The problem: In this exercise, every entry below is to be reproduced word for word.

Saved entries
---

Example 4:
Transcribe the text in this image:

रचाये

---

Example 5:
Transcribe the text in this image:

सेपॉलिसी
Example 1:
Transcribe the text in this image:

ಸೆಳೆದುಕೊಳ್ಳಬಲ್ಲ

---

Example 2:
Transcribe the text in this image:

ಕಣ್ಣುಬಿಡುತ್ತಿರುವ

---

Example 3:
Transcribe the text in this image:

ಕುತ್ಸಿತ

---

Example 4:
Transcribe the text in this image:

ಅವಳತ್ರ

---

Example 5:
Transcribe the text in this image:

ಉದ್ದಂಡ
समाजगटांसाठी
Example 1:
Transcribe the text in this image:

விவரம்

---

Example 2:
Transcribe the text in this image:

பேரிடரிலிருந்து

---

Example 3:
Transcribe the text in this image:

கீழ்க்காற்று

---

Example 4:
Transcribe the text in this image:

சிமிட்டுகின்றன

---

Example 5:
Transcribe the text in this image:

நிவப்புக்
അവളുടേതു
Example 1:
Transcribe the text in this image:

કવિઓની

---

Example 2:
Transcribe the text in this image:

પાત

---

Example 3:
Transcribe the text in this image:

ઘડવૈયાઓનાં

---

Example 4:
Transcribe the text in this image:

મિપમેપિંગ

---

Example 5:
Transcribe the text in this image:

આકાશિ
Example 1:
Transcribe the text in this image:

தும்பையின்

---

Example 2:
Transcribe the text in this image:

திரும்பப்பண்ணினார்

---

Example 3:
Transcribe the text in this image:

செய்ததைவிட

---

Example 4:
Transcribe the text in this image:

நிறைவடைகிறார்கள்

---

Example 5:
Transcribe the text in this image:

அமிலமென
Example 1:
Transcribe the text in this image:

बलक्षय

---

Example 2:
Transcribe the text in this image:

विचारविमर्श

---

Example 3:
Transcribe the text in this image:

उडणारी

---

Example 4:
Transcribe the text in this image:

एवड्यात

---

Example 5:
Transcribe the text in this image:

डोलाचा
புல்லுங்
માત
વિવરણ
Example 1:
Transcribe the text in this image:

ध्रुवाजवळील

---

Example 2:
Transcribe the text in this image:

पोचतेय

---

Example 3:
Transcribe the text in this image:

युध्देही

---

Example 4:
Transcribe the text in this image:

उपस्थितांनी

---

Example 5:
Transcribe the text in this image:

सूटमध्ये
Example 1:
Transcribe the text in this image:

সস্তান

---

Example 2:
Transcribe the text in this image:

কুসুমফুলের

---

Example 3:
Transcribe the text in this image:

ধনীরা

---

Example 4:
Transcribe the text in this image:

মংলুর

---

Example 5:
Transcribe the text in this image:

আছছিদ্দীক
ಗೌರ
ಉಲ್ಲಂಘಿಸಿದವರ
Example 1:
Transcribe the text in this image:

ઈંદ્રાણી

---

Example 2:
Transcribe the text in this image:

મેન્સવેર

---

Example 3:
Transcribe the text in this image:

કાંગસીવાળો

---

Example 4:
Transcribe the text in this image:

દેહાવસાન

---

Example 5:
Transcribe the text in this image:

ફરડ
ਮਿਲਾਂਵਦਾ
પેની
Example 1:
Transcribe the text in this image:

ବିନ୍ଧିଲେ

Completed task:
---

Example 4:
Transcribe the text in this image:

रचाये

---

Example 5:
Transcribe the text in this image:

सेपॉलिसी
Example 1:
Transcribe the text in this image:

ಸೆಳೆದುಕೊಳ್ಳಬಲ್ಲ

---

Example 2:
Transcribe the text in this image:

ಕಣ್ಣುಬಿಡುತ್ತಿರುವ

---

Example 3:
Transcribe the text in this image:

ಕುತ್ಸಿತ

---

Example 4:
Transcribe the text in this image:

ಅವಳತ್ರ

---

Example 5:
Transcribe the text in this image:

ಉದ್ದಂಡ
समाजगटांसाठी
Example 1:
Transcribe the text in this image:

விவரம்

---

Example 2:
Transcribe the text in this image:

பேரிடரிலிருந்து

---

Example 3:
Transcribe the text in this image:

கீழ்க்காற்று

---

Example 4:
Transcribe the text in this image:

சிமிட்டுகின்றன

---

Example 5:
Transcribe the text in this image:

நிவப்புக்
അവളുടേതു
Example 1:
Transcribe the text in this image:

કવિઓની

---

Example 2:
Transcribe the text in this image:

પાત

---

Example 3:
Transcribe the text in this image:

ઘડવૈયાઓનાં

---

Example 4:
Transcribe the text in this image:

મિપમેપિંગ

---

Example 5:
Transcribe the text in this image:

આકાશિ
Example 1:
Transcribe the text in this image:

தும்பையின்

---

Example 2:
Transcribe the text in this image:

திரும்பப்பண்ணினார்

---

Example 3:
Transcribe the text in this image:

செய்ததைவிட

---

Example 4:
Transcribe the text in this image:

நிறைவடைகிறார்கள்

---

Example 5:
Transcribe the text in this image:

அமிலமென
Example 1:
Transcribe the text in this image:

बलक्षय

---

Example 2:
Transcribe the text in this image:

विचारविमर्श

---

Example 3:
Transcribe the text in this image:

उडणारी

---

Example 4:
Transcribe the text in this image:

एवड्यात

---

Example 5:
Transcribe the text in this image:

डोलाचा
புல்லுங்
માત
વિવરણ
Example 1:
Transcribe the text in this image:

ध्रुवाजवळील

---

Example 2:
Transcribe the text in this image:

पोचतेय

---

Example 3:
Transcribe the text in this image:

युध्देही

---

Example 4:
Transcribe the text in this image:

उपस्थितांनी

---

Example 5:
Transcribe the text in this image:

सूटमध्ये
Example 1:
Transcribe the text in this image:

সস্তান

---

Example 2:
Transcribe the text in this image:

কুসুমফুলের

---

Example 3:
Transcribe the text in this image:

ধনীরা

---

Example 4:
Transcribe the text in this image:

মংলুর

---

Example 5:
Transcribe the text in this image:

আছছিদ্দীক
ಗೌರ
ಉಲ್ಲಂಘಿಸಿದವರ
Example 1:
Transcribe the text in this image:

ઈંદ્રાણી

---

Example 2:
Transcribe the text in this image:

મેન્સવેર

---

Example 3:
Transcribe the text in this image:

કાંગસીવાળો

---

Example 4:
Transcribe the text in this image:

દેહાવસાન

---

Example 5:
Transcribe the text in this image:

ફરડ
ਮਿਲਾਂਵਦਾ
પેની
Example 1:
Transcribe the text in this image:

ବିନ୍ଧିଲେ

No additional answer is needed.